On the other hand, if n>r, then the workaround will be problematic. It creates go-routines that the system cannot handle. All cores try to run more go-routines than their capacity, eventually putting more time on the context switch rather than running the program (commonly known as jitter). The cost of context switching becomes more pronounced when the number of differences between N and R becomes larger. Therefore, always limit the number of go-routine to R. and assign N tasks to R go-routines.
Below we introduce the workers function
var R int = 100func Workers (task func (int)) Chan int {//point#4Input: = make (chan int)//point#1 forI: = 0; i < R; i++ {//Point#1Gofunc() { for{V, OK: = <-input//Point#2 ifOK {Task (v)//point#4}Else{returnPoint#2} } }() }returnInput//Point#3}
- Create a pool that contains "r" go-routines. No more, no more, all of "input"channel's snooping is referenced by the closure property.
- Create the Go-routines, which determines whether the channel is closed by checking the OK parameter in each loop and kills itself if the channel is closed.
- Returns the input channel to allow the caller function to assign tasks to the pool.
- Use the "task" parameter to allow the calling function to define the body of the go-routines.
Use
main() {ack := make(chan bool, N)workers := Workers(func(a int) { #2 Task(a) true #1 })for i := 0; i < N; i++ { workers <- i }for i := 0; i < N; i++ { #3 <-ack }}
By adding a statement (Point #1) to the Worker method (point #2), the closure property cleverly adds a call to the Confirm channel in the task parameter definition, and we use this loop (point #3) to make the main function have a mechanism to know all the Whether the Go-routine has completed the task. All go-routines-related logic should be included in the worker itself, as they are created in it. The main function should not know the details of the work of the internal worker functions.
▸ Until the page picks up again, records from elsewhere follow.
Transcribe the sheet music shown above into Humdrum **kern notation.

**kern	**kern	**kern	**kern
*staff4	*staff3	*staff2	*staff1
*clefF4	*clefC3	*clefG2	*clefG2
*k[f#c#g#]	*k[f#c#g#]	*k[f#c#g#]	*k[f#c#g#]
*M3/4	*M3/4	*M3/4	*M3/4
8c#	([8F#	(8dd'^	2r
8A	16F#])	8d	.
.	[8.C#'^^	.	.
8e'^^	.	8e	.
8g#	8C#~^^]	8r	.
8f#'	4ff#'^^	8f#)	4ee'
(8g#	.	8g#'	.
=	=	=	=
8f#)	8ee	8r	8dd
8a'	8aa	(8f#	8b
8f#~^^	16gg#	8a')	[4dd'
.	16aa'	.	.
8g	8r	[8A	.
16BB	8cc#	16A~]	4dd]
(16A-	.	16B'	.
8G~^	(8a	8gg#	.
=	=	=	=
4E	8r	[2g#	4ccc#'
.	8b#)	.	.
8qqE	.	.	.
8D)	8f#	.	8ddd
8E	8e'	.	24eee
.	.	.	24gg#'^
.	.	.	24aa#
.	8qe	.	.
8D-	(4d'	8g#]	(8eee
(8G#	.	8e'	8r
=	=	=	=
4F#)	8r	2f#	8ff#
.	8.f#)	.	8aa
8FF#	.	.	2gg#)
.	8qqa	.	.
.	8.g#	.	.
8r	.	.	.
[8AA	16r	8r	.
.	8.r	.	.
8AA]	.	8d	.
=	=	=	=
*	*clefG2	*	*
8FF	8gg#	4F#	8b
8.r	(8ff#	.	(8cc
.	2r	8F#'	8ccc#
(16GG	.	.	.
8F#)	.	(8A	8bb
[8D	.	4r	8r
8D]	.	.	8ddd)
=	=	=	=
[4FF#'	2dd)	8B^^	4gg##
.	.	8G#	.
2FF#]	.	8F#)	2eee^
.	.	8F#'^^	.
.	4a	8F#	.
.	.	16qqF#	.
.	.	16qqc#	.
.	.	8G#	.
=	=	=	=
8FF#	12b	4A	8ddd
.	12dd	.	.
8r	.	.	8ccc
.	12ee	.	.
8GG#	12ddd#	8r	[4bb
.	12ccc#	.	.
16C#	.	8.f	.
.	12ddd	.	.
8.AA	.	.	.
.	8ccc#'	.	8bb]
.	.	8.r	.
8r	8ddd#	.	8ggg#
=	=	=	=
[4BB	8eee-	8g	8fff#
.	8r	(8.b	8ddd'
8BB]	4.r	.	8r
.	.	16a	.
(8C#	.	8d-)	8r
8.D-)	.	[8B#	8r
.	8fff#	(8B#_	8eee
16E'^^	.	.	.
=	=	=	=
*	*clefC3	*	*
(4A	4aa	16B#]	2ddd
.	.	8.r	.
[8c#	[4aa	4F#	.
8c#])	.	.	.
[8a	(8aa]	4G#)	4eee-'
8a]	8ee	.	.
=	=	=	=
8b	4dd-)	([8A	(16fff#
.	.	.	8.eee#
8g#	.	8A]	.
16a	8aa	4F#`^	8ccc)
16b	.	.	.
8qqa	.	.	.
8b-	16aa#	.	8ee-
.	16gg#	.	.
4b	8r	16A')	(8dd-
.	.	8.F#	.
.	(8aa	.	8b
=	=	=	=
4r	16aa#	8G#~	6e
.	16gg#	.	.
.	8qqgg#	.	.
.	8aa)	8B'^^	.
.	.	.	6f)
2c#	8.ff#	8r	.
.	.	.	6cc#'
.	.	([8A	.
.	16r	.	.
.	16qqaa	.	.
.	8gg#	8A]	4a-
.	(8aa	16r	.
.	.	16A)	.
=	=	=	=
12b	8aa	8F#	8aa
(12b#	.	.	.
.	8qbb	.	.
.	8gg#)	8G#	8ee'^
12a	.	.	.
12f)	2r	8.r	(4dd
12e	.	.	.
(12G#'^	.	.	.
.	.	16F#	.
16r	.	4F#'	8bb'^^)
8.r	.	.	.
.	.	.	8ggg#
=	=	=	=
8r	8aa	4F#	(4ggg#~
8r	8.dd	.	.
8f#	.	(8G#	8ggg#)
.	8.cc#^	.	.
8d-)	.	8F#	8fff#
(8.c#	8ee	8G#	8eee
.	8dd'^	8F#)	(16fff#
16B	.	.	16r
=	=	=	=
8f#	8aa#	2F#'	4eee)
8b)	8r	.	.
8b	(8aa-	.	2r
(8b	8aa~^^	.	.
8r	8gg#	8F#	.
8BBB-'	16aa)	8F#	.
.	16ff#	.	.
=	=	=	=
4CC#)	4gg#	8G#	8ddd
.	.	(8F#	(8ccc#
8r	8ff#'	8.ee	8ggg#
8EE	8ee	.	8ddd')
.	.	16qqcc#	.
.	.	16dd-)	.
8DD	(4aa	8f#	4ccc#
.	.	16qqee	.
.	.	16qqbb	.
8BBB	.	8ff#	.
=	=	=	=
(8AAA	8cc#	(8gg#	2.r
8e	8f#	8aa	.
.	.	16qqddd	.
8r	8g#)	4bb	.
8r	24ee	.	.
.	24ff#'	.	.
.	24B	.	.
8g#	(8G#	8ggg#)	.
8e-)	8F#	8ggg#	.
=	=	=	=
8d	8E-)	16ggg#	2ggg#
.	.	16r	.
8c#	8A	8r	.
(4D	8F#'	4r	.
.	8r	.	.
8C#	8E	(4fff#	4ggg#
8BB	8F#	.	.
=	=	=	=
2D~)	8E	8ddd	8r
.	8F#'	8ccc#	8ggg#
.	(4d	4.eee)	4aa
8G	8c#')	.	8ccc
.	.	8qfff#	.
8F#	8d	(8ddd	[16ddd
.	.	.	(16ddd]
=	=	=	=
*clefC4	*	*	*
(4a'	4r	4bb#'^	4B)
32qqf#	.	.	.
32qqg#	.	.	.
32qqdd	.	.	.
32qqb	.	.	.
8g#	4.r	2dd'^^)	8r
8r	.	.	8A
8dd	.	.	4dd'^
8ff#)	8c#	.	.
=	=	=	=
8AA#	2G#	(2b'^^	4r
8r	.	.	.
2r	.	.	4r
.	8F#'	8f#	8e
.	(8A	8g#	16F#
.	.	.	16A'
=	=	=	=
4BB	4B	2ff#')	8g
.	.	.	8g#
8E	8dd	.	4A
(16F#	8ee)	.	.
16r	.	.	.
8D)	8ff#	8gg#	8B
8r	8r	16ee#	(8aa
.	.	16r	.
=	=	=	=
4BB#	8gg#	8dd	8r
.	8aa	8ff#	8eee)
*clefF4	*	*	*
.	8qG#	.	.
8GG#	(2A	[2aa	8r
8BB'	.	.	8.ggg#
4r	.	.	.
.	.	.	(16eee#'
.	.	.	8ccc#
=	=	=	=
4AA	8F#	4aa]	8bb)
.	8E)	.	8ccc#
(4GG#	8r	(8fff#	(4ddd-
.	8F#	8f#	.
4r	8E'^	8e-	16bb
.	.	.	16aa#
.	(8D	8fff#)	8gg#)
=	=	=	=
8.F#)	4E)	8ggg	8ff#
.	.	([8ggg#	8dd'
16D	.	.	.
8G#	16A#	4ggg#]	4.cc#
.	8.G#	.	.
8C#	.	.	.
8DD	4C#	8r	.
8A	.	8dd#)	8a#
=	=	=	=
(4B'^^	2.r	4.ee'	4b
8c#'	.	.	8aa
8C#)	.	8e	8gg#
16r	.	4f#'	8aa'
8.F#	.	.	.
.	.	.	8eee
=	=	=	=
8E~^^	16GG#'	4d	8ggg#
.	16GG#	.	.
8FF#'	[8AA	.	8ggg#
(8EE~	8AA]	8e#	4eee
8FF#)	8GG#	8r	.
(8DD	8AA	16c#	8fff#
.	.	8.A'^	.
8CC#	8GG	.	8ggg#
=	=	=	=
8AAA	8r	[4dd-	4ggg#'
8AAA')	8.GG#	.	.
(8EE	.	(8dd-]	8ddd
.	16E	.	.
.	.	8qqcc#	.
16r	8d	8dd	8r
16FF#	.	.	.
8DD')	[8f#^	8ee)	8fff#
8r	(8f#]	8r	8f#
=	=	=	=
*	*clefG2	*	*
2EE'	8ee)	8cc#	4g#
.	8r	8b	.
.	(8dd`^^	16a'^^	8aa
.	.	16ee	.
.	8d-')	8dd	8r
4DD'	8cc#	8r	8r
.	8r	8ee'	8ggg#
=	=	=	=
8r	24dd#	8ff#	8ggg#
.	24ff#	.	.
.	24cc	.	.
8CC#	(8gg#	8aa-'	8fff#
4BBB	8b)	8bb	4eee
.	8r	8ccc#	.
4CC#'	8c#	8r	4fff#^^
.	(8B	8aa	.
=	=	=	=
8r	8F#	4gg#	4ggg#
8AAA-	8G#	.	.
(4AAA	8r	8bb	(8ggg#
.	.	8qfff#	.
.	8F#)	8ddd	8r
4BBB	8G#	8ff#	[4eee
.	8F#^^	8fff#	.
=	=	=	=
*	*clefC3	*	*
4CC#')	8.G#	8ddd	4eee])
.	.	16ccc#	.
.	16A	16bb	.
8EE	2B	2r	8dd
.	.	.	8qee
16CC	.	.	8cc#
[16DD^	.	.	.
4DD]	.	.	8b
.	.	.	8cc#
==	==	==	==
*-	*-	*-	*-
Therefore, in order to achieve complete abstraction, we introduce a "climax" function that runs only after all go-routine in the pool have been completed. This is done by setting up another go-routine to check the state of the pool separately, and different types of channel types are required. The same int cannel cannot be used in all cases, so in order to write a more general worker function, we will redefine a worker function with an empty interface type.
Package Mainimport"FMT"var N int = 100var R int = 100func Task (i int) {FMT. Println ("box", i)}func Workers (Task func (interface{}), Climax Func ()) Chan interface{} {input: = Make (chan interface{}) Ack: = M Ake (Chan bool) forI: = 0; i < R; i++ {Gofunc() { for{V, OK: = <-inputifOK {Task (v) ACK <-true}Else{return}}} ()} Gofunc() { forI: = 0; i < R; i++ {<-ack} climax ()} ()returnInput}funcMain() {Exit: = Make (chan bool) Workers: = Workers (func (a interface{}) {Task (A. (int))},func() {Exit<-true}) forI: = 0; i < N; i++ {workers <-i} close (workers) <-exit}
You see, I've tried to show the power of Golang. We also examined how to write high-performance code in Golang.
Watch Rob Pike's go-routines video and spend a good time with Golang.
Until next time ...
Thanks Prateek Nischal.
The Nuggets translation program is a community of high-quality Internet technology articles that are sourced from the Nuggets to share articles in English. Content covering Android, IOS, React, front end, back end, product, design and other fields, want to see more high-quality translations please continue to follow the Nuggets translation program, official Weibo, the column.